In this module, you learn how to define goals, analyze your forms, measure changes, and get notified about new issues.

As a first step, you need a way to identify issues and goals. One way is to use analytics to get an overview of where your form may need improvements.

After analytics is up and running for your site, you can monitor bounce rate and other metrics for every page with a form within your site. If the bounce rate is high, users may be leaving your site without submitting the form. There are many potential reasons why this happens: for example, the form may be too complicated, or it's unclear what data should be entered.

To get a clearer picture of a high bounce rate, you can define goals to identify in detail where users leave your form.

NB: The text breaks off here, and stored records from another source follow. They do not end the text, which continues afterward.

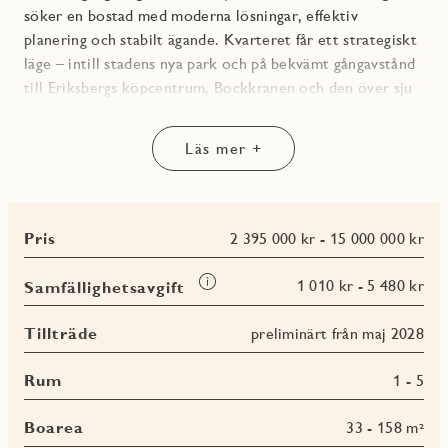
söker en bostad med moderna lösningar, effektiv
planering och stabilt ägande. Kvarteret får ett strategiskt
läge – intill stadens nya park och på bekvämt gångavstånd
till Eriksbergs köpcentrum, Bockkranen och den över sju
kilometer långa kajpromenaden längs Göta älv. Läget ger
närhet till både natur, service och goda kommunikationer,
Läs mer +
vilket skapar ett bekymmersfritt boende med hög
funktionalitet i vardagen.
Ägarlägenheter i Eriksberg innebär ett flexibelt och
Pris
2 395 000 kr - 15 000 000 kr
hållbart ägande – en boendeform som kombinerar
självständighet, låga driftskostnader och ökad kontroll
Läs
1 010 kr - 5 480 kr
Samfällighetsavgift
över din egen bostad. Här finns möjlighet att äga sin
mer
om
bostad fullt ut, fri att hyra ut tillfälligt eller under en
Tillträde
preliminärt från maj 2028
Samfällighetsavgift
längre period.
Rum
1 - 5
Bostäderna planeras med genomtänkta planlösningar och
tidlösa materialval. På toppen av huset planeras
Boarea
33 - 158 m²
vindsvåningar med takterrass – bostäder utformade för dig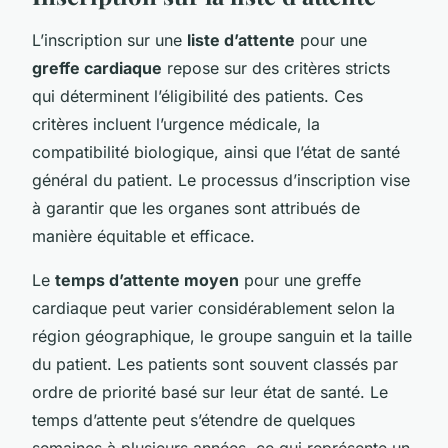
L’inscription sur une
liste d’attente
pour une
greffe cardiaque
repose sur des critères stricts
qui déterminent l’éligibilité des patients. Ces
critères incluent l’urgence médicale, la
compatibilité biologique, ainsi que l’état de santé
général du patient. Le processus d’inscription vise
à garantir que les organes sont attribués de
manière équitable et efficace.
Le
temps d’attente moyen
pour une greffe
cardiaque peut varier considérablement selon la
région géographique, le groupe sanguin et la taille
du patient. Les patients sont souvent classés par
ordre de priorité basé sur leur état de santé. Le
temps d’attente peut s’étendre de quelques
semaines à plusieurs années, ce qui représente un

A goal funnel (or conversion funnel) is a series of interactions that lead to a goal such as a completed purchase (a conversion). Each goal funnel consists of individual steps such as opening a shopping cart page or proceeding to a checkout page.

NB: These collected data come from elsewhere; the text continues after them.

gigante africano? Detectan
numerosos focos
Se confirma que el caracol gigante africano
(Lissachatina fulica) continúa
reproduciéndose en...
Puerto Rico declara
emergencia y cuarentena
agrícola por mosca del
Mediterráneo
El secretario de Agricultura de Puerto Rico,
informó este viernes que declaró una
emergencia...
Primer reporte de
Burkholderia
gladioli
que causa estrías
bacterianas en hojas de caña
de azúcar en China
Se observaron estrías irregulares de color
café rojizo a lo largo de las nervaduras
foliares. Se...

The goal funnel for your form might look like this:

  1. The user opens page A with the form.
  2. The user fills out the name field.
  3. The user fills out the postal code field.
  4. The user submits the form.
  5. The user navigates to page B.

Goal funnels can give you an overview of where users leave your form, and where you need to improve it.

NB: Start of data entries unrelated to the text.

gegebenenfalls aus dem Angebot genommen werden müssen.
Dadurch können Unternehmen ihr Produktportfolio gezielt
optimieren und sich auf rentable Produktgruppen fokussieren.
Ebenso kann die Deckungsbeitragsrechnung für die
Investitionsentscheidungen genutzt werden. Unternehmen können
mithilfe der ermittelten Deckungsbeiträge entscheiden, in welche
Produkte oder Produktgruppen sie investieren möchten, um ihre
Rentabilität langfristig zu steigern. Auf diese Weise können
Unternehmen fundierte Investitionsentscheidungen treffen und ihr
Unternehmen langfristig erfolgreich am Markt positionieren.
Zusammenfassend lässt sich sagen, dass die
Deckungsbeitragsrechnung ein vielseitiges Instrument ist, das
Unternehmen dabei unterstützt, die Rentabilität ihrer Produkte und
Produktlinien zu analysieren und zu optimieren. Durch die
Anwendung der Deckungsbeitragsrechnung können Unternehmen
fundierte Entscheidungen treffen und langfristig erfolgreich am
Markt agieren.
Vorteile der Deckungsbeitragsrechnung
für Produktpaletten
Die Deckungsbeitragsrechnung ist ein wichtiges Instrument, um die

As well as using analytics to track page metrics such as time-on-page or exit rates, you can also monitor events. These allow you to track individual interactions, such as button clicks or interactions with form fields. For example, you can set up a custom event, which fires when a user fills out a specific <input>. Or you can track the percentage of your users who submit a form.

Analyze your forms

You can create custom events for almost every interaction, and monitor form completion step-by-step. This isn't always necessary though: it's better to start with a small number of custom events, and only add more if you need more details to find an issue with your form.

Focus first on the most important goals, such as successful checkout. You can always expand your goals later if more details are needed. Identify your main goals, measure achievement of these goals, analyze the data, identify potential changes, adapt your form and measure again.

Ensure that you fix problems with your form

Say you identified an issue with your form. What should you do next? First, you need to correct the issue and deploy a new version of your form. After some days, it's now time to measure how effective the change was.

Did the bounce rate decrease for your form? Great, now look at the goal funnel to see which parts improved. Are a high proportion of users still leaving before they fill in the postal code, for example? Adapt your goal funnel steps if necessary, deploy further changes, and analyze your form again until you are happy with the outcome.

Get notified when there are problems

How can you get notified about potential issues without constantly checking your analytics dashboard? You can set up alerts. A common alert is about traffic drops. You can monitor your form pages, and get notified when the traffic is unusually low for a day. Or, coming back to bounce rates, you can set up an alert if the bounce rate for a page increases significantly.

Alerts help you identify issues fast, and ensure you don't miss new problems with your form.

Want to get a summary of your site's analytics? You can create reports, and get notified via email. This is a good way to monitor form usage.